* AUSGEWÄHLTER TEXTAUSZUG *

   «Manche haben nur Moskitonetze, nicht mal eine Zeltplane», erzählt Kabugho. «Und das in der Regenzeit», ruft sie empört. Es wird kalt in der Nacht. Manche sterben an Erschöpfung. Frauen müssen am Pistenrand ohne jede Hilfe einer Hebamme gebären. Nach Angaben der Vereinten Nationen sind über 262.000 Menschen vertrieben worden, seit die Kämpfe im März erneut ausgebrochen sind.

   Die Miliz M23 wird nach einem internen UN-Bericht und laut der kongolesischen Regierung von Ruanda unterstützt, was Ruanda allerdings bestreitet. Der Konflikt zwischen den beiden Nachbarländern besteht seit dem Völkermord in Ruanda 1994, wonach sich viele Täter in den Ostkongo abgesetzt hatten. Das nahm Ruanda mehrmals zum Vorwand, im Kongo einzumarschieren und dort Milizen zu unterstützen, unter anderem die Vorgänger der heutigen M23. Im Zuge von Friedensverhandlungen wurde die Gruppe mehrfach in die kongolesische Armee integriert, spaltete sich jedoch immer wieder ab. Jetzt fordert sie erneut, in die kongolesische Armee einzutreten und hochrangige Posten zu bekommen.

   Ein Großteil der Bevölkerung ist überzeugt, dass es der Miliz um die Macht über die reichen Rohstoffvorkommen in der Region geht. Schon die belgischen Kolonialherren haben Land und Menschen ausgebeutet, später sind die Nachbarn Uganda und Ruanda einmarschiert.

   Aufgrund dieser Geschichte sitzt das Misstrauen gegen Fremde in der kongolesischen Gesellschaft tief. Es trifft auch Hilfsorganisationen und die UN-Friedenstruppe Monusco. Anfang November haben aufgebrachte junge Männer einen Konvoi der Monusco angegriffen und einen Lastwagen verbrannt. Sie waren überzeugt, die Blauhelme würden Kämpfer der M23 nach Goma schmuggeln. Vor wenigen Tagen warfen Flüchtlinge Steine nach UN-Soldaten, als diese in der Nähe der Lager Patrouille fuhren.

   Die Feindseligkeit interpretiert Aktivistin Kabugho als Ausdruck von Frust darüber, dass es den Menschen im Ostkongo immer schlechter gehe und die Weltgemeinschaft darüber hinwegsehe. «Als die Ukraine überfallen wurde, ist der Westen zu Recht sofort zur Hilfe geeilt, hat Flüchtlinge aufgenommen und Solidarität bewiesen, aber wir sterben hier jeden Tag, und es kümmert niemanden.»

* ANGEZEIGTE DATEN *
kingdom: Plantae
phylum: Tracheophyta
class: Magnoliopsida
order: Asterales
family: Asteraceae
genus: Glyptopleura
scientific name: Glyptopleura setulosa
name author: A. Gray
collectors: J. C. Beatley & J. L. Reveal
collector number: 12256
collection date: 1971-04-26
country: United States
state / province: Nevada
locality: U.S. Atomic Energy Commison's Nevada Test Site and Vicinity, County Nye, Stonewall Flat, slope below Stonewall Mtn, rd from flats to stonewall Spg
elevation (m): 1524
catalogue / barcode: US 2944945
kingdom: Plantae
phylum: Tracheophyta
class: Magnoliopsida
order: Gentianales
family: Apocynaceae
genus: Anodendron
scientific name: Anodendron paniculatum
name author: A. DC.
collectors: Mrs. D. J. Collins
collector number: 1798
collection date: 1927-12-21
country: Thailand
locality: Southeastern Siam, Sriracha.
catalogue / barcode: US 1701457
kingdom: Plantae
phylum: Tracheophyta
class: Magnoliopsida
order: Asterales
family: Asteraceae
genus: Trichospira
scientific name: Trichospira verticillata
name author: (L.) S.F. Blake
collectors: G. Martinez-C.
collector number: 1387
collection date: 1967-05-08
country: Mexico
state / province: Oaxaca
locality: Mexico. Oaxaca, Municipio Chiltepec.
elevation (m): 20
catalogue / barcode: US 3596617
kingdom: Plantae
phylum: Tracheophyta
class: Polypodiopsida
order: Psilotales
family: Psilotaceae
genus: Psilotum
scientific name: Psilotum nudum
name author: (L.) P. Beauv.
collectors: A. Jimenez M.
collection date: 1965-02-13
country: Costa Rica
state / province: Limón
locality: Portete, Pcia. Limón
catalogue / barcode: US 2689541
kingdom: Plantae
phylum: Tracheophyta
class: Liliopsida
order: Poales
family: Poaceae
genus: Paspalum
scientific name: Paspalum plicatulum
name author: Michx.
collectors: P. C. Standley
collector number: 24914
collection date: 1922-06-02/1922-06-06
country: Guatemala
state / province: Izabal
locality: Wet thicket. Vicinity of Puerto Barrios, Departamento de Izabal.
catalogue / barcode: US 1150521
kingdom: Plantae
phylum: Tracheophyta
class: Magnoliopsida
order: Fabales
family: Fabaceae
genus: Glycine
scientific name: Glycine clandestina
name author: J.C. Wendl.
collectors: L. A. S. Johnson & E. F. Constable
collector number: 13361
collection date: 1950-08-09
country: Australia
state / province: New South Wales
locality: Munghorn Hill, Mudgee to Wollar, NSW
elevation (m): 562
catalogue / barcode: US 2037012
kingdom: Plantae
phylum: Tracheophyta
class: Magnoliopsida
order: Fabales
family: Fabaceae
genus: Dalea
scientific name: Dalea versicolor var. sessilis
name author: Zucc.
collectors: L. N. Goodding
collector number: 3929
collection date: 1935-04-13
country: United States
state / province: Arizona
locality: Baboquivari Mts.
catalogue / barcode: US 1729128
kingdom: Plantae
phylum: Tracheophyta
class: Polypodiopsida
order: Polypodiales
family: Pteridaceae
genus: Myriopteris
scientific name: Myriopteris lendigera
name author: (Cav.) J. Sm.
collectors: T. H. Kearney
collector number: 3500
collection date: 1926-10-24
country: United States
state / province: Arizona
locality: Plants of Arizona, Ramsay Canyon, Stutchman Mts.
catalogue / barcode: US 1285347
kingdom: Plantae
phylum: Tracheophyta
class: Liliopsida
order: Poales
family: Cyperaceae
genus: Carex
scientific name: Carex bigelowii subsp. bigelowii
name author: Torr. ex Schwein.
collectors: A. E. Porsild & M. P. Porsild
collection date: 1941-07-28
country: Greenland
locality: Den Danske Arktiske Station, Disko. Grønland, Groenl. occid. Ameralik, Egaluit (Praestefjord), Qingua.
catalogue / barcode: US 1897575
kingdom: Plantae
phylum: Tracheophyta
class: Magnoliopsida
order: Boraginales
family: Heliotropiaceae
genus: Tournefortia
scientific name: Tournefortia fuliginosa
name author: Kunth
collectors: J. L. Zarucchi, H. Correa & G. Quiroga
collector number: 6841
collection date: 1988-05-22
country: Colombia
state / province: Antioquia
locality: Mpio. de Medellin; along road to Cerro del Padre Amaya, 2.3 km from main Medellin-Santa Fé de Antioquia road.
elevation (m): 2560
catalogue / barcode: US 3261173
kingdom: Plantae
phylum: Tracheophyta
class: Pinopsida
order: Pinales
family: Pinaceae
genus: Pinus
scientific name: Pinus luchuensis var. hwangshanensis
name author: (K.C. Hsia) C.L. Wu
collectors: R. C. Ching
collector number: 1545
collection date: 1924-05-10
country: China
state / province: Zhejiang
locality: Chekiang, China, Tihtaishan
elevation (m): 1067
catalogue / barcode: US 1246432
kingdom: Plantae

* AUFGABEN *
a) Fassen Sie den Textauszug über die Lage im Ostkongo in zwei Sätzen zusammen.
b) Was fordert die Miliz M23 laut dem Textauszug jetzt erneut?

* LÖSUNGEN *
a) Seit dem erneuten Ausbruch der Kämpfe im März sind nach Angaben der Vereinten Nationen über 262.000 Menschen vertrieben worden, und die Miliz M23 wird laut einem internen UN-Bericht und der kongolesischen Regierung von Ruanda unterstützt, was Ruanda bestreitet. Wegen der Geschichte von Ausbeutung und Einmärschen sitzt das Misstrauen gegen Fremde tief und trifft auch die UN-Friedenstruppe Monusco, was die Aktivistin Kabugho als Ausdruck von Frust über die Gleichgültigkeit der Weltgemeinschaft deutet.

b) Sie fordert, in die kongolesische Armee einzutreten und hochrangige Posten zu bekommen.